Bei Endometriose handelt es sich um gutartige, meist schmerzhafte Wucherungen von Gewebe der Gebärmutterschleimhaut (Endometrium), das sich außerhalb der Gebärmutter in benachbarten Organen ansiedelt. Dabei sind häufig der untere Bauch- bzw. Beckenraum, die Eierstöcke und Eileiter und die tieferen Wandschichten der Gebärmutter betroffen. Prinzipiell kann das Endometrium an jeder Stelle im Körper auftreten.

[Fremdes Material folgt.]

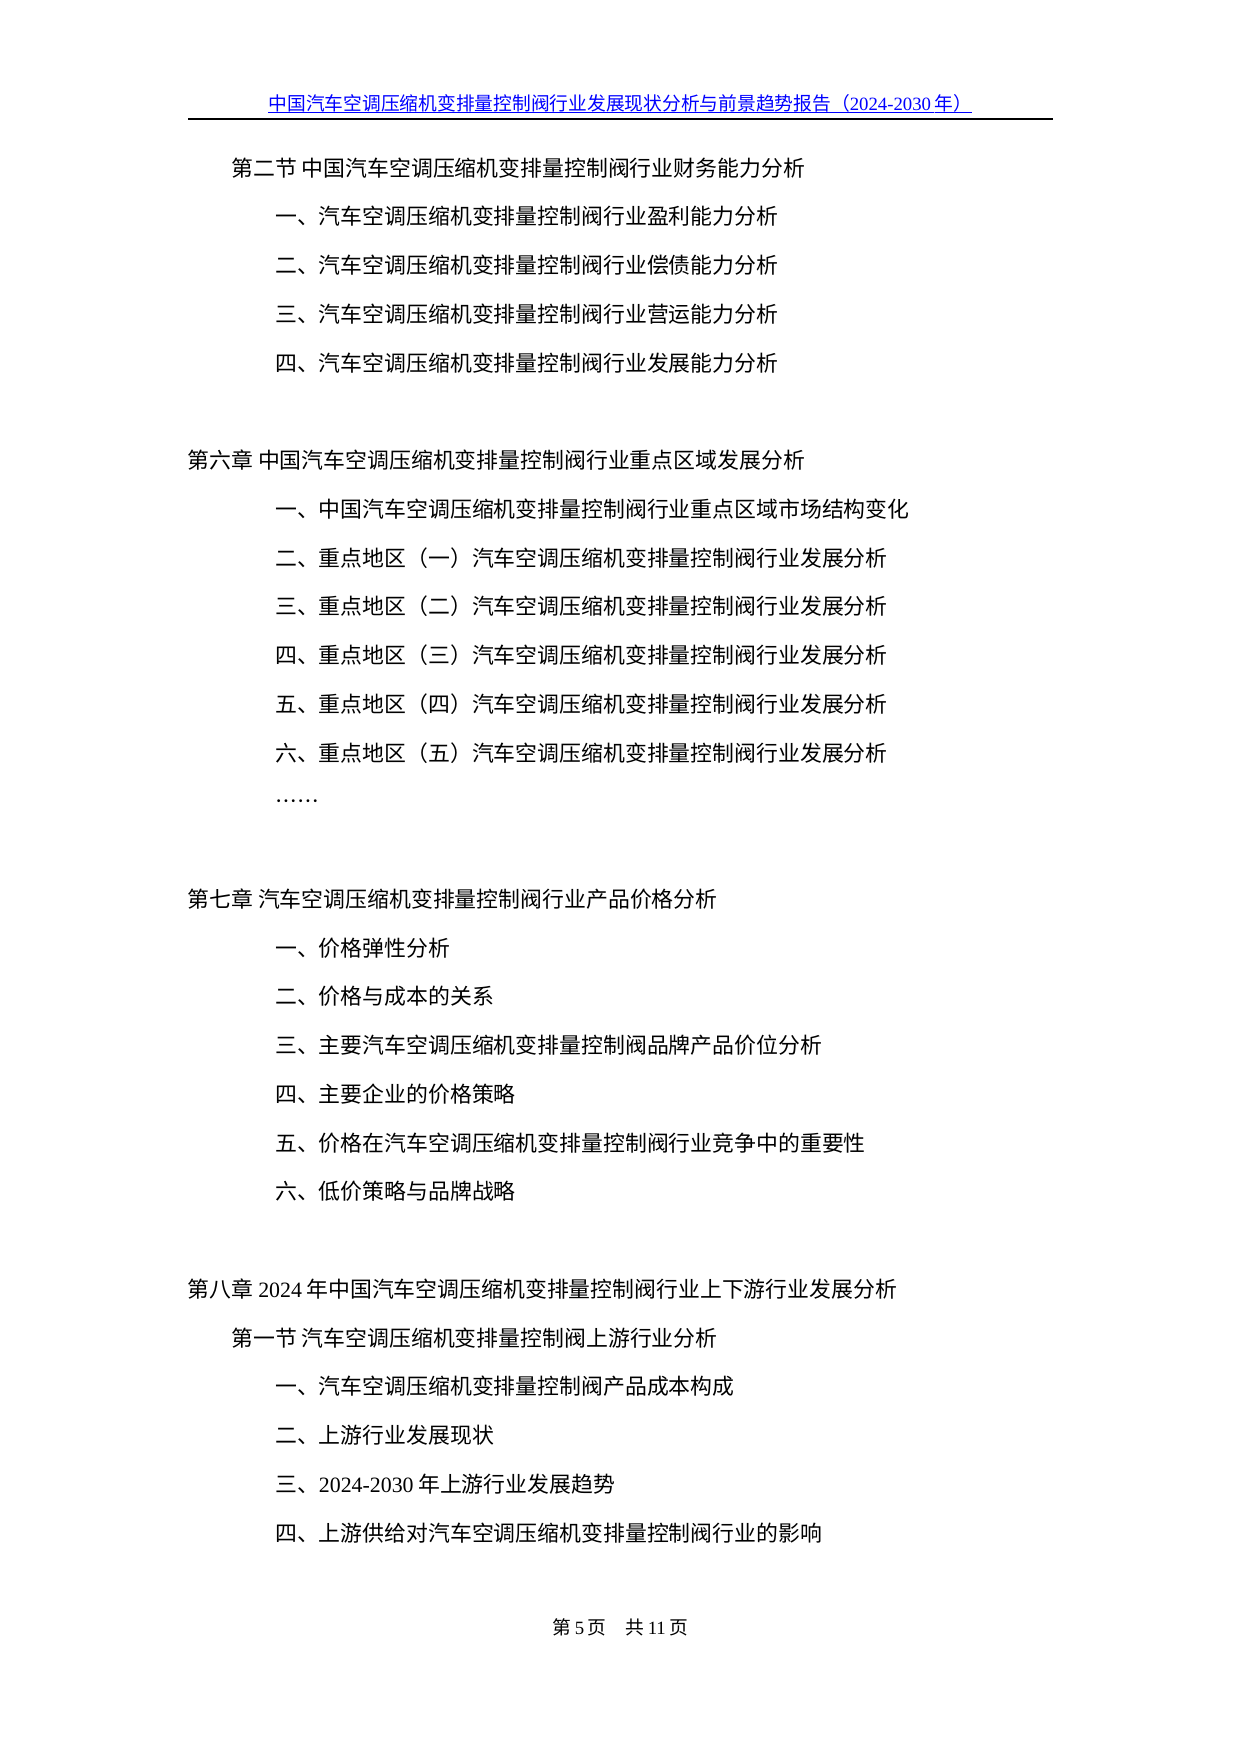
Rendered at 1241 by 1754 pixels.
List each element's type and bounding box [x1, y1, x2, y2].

text [187, 150, 1053, 1548]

Diese versprengten Endometrioseherde wachsen unter hormonellem Einfluss analog zur Gebärmutterschleimhaut. Damit verbunden sind krampfartige Schmerzen sowie oft chronische Bauch- und Rückenschmerzen. Da diese sog. ektopen Herde bei jeder Menstruation mitbluten, das Blut aber meist nicht abfließen kann, kommt es häufig zur Bildung von Ovarialysten, welche der Frauenarzt mittels Ultraschall diagnostiziert. Typisch für Endometriose ist, dass sich die Beschwerden zyklusabhängig verändern. Der Höhepunkt liegt dabei ein bis drei Tage vor dem Einsetzen der Periodenblutung; mit dem Nachlassen der Menstruation nehmen auch die Beschwerden wieder ab.

Die Zahl der an Endometriose erkrankten Frauen ist schwer einzuschätzen. Viele Frauen haben keine Beschwerden, oft wird die Endometriose nur zufällig oder gar nicht entdeckt. Die Erkrankung gilt als eine der wichtigsten Ursachen für weibliche Unfruchtbarkeit/ unerfüllten Kinderwunsch. Unerkannt und entsprechend unbehandelt kann Endometriose bis zum Beginn der Wechseljahre fortschreiten.

Die Therapie erfolgt je nach der im Vordergrund stehenden Problematik (Schmerzen oder Infertilität), Größe und Lokalisation der Endometrioseherde medikamentös (Pille, spezielle Spritzenkur) oder operativ.

Ist eine künstliche Befruchtung (IVF) geplant, so stellt eine histologisch (feingeweblich) verifizierte Endometriose eine Indikation zur finanziellen Unterstützung durch den sog. IVF-Fonds dar.